## [TEXTO FORNECIDO]
+--
Informação sobre doação de campanha faz parte da prestação de contas de Ingrid Benedito, candidata que não teve nenhum voto nas eleições para a Câmara de Vereadores. Ela é vizinha de Simone Campos, que também foi candidata, mas preferiu não fazer campanha na própria rua. A filha de Simone, Ticiane Lima, também foi candidata e é investigada por suspeita de fraudar cota de gênero. Candidata de Nova Iguaçu recebeu verba eleitoral de adversária suspeita de fraudar cota de gênero
O Ministério Público Eleitoral está investigando candidatas de Nova Iguaçu suspeitas de serem de ‘laranjas’ em seus partidos, com o objetivo de fraudar a cota de gênero imposta pela Justiça Eleitoral. A regra determina que todos os partidos ou federações tenham no mínimo 30% de candidatas mulheres na disputa.
Em um dos casos, uma candidata que não recebeu nenhum voto contratou a própria vizinha, adversária política no pleito, para ser sua coordenadora de campanha. A contratada é mãe de uma outra candidata suspeita de burlar a cota de gênero.
A informação sobre a doação de campanha faz parte da prestação de contas de Ingrid Benedito. Ela é vizinha de Simone Campos, que também foi candidata, mas preferiu não fazer campanha na própria rua onde mora. A filha de Simone, Ticiane Lima, também foi candidata e é investigada por suspeita de fraudar cota de gênero. As três são de partidos diferentes.
+--
## [BLOCO DE DADOS]
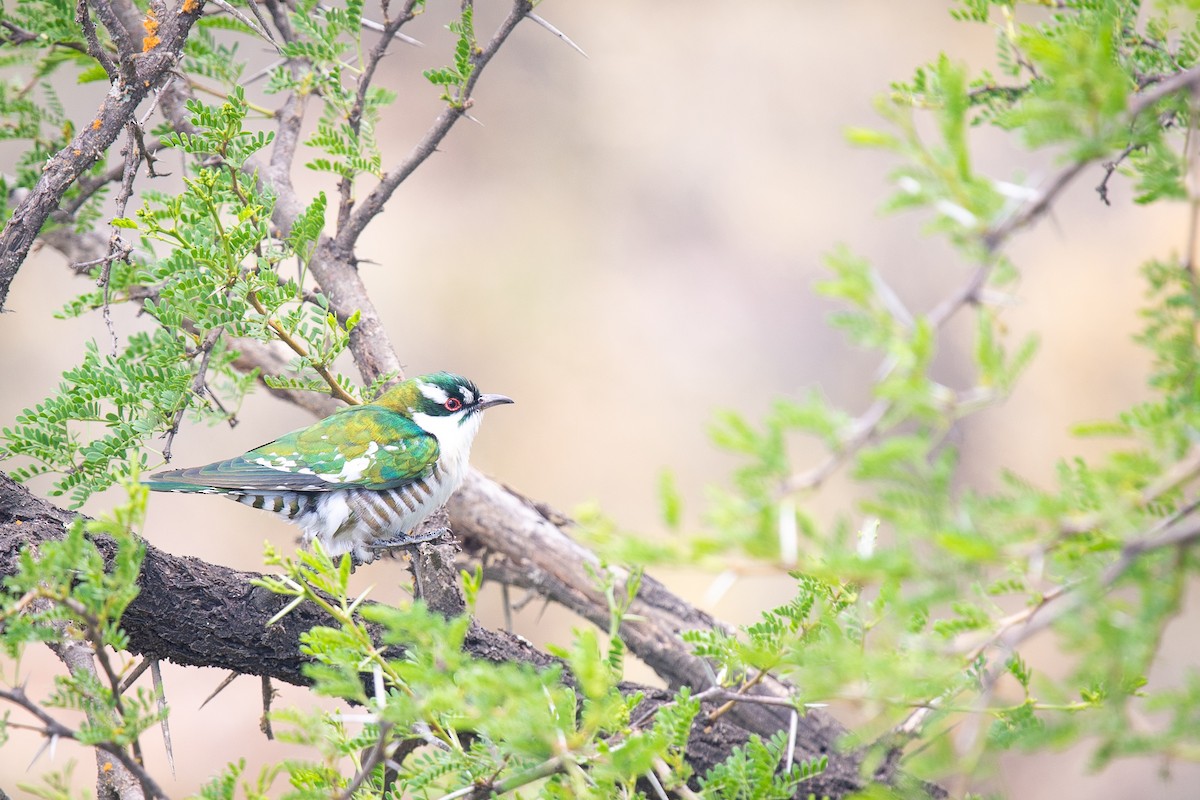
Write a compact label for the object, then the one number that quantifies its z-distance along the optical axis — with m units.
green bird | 8.98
+--
## [TAREFA A]
Segundo a reportagem sobre as candidatas de Nova Iguaçu, por que o Ministério Público Eleitoral investiga algumas candidatas do município? Explique em uma a três frases.
## [TAREFA B]
Dê prosseguimento à reportagem sobre as candidatas de Nova Iguaçu a partir da última frase apresentada.

## [RESPOSTA A]
O Ministério Público Eleitoral investiga candidatas suspeitas de serem "laranjas" em seus partidos, com o objetivo de fraudar a cota de gênero imposta pela Justiça Eleitoral. Essa regra exige que todos os partidos ou federações tenham no mínimo 30% de candidatas mulheres na disputa.

## [RESPOSTA B]
Os investigadores acreditam que estas candidaturas femininas teriam sido lançadas para cumprir a cota mínima de 30% de mulheres, conforme a lei das cotas eleitorais de gênero.
Candidaturas fictícias, conhecidas como “candidaturas laranjas”, estão enquadradas no crime de falsidade ideológica eleitoral, previsto na Lei nº 4.737.
A punição prevista pelo TSE é a cassação das candidaturas de todos os candidatos da coligação que foram beneficiados, já que, se não fosse pela fraude, não seriam eleitos. Ou seja, em caso de condenação, todos os vereadores eleitos e os candidatos não eleitos de Nova Iguaçu do PSDB, Cidadania e MDB perderiam seus direitos políticos por oito anos.
Vizinhas, adversárias e sem votos
Em dezembro do ano passado, o g1 mostrou que o Ministério Público Eleitoral investigava as candidatas Ingrid Benedito e Karen Santos, da federação PSDB-Cidadania, cuja ausência de votos levantou a suspeita de fraude às cotas eleitorais de gênero.
Além disso, a investigação também apontou para a ausência de atos de campanha e irregularidades na prestação de contas das duas suspeitas.
As duas investigadas são vizinhas de Simone, no bairro Monte Castelo, em Nova Iguaçu. A rua com pelo menos três candidatas ao cargo de vereador não viu nenhum clima de eleição. Outros vizinhos sequer conheciam as candidatas.
O RJ2 esteve no local nas últimas semanas e conversou com moradores. Simone mora a poucos passos de distância de Ingrid. Todos os moradores da rua questionados pela reportagem não conheceram as candidatas.
Candidatas sem campanha
Segundo o MP, as candidaturas de Ingrid e Karen foram fictícias. Elas teriam participado de uma fraude com o objetivo de ludibriar a Justiça em relação ao percentual da cota de gênero.
Ao analisar a prestação de contas, o MP concluiu que elas não fizeram campanha. Os investigadores observaram que elas não fizeram divulgação em redes sociais ou qualquer meio eletrônico, não tiveram qualquer despesa com combustível e não gastaram com advogados ou eventos.
Ainda segundo a promotoria eleitoral, as prestações de contas foram iguais.
Nova Iguaçu sem vereadoras
O estado do Rio de Janeiro teve o pior percentual do país de candidatas mulheres nas últimas eleições, apenas 34,3% de todos os concorrentes do estado.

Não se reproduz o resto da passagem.